Até as guerras têm a suas regras.

 


Regressado das minhas miniférias em Tavira, encontrei a casa indescritivelmente desarrumada, suja, com muita louça por lavar, casa de banho totalmente indiscritível. Quando tentei apurar responsabilidades, para começar a fazer de juiz de instrução, deparo-me com trocas de argumentos perfeitamente insuportáveis entre o João e o António. Assim do tipo: “este prato eras tu que tinhas de lavar” versus “e este garfo eras tu”.

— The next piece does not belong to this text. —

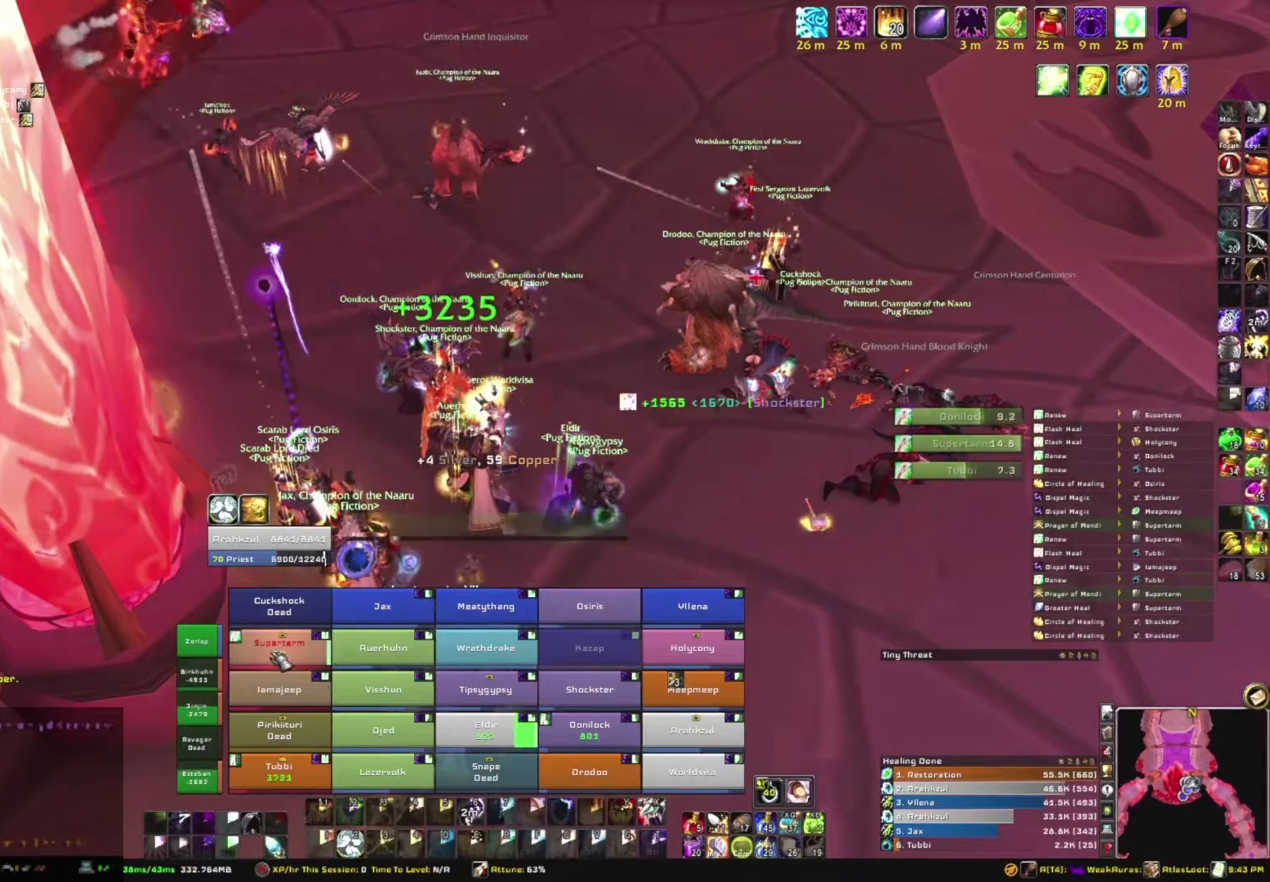
{"keys": [], "mouse": [], "events": []}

Não tenho paciência nenhuma para estas trocas de galhardetes de mandriões, desorganizados e xico-espertos.

Corri com toda a gente da cozinha e comecei a lavar louça, de uma forma metódica, porque até gosto dessa tarefa. Pôr no lixo o que a ele pertencia. Tirar umas 9 garrafas de água de litro e meio vazias do chão da sala, pacotes de bolachas vazios, enfim.

Fazia tudo isso quando estavam ambos a trabalhar, para não me irritar a cada prato que lavava.

E, ficou tudo em ordem novamente.

Quando me candidatei ao BCP, coloquei duas moradas, para ter mais probabilidades de entrar no banco. Uma em Lisboa outra na Vieira.

Fiquei em Lisboa, na Nova Rede da Praça Camões no Chiado, como ‘caixa’.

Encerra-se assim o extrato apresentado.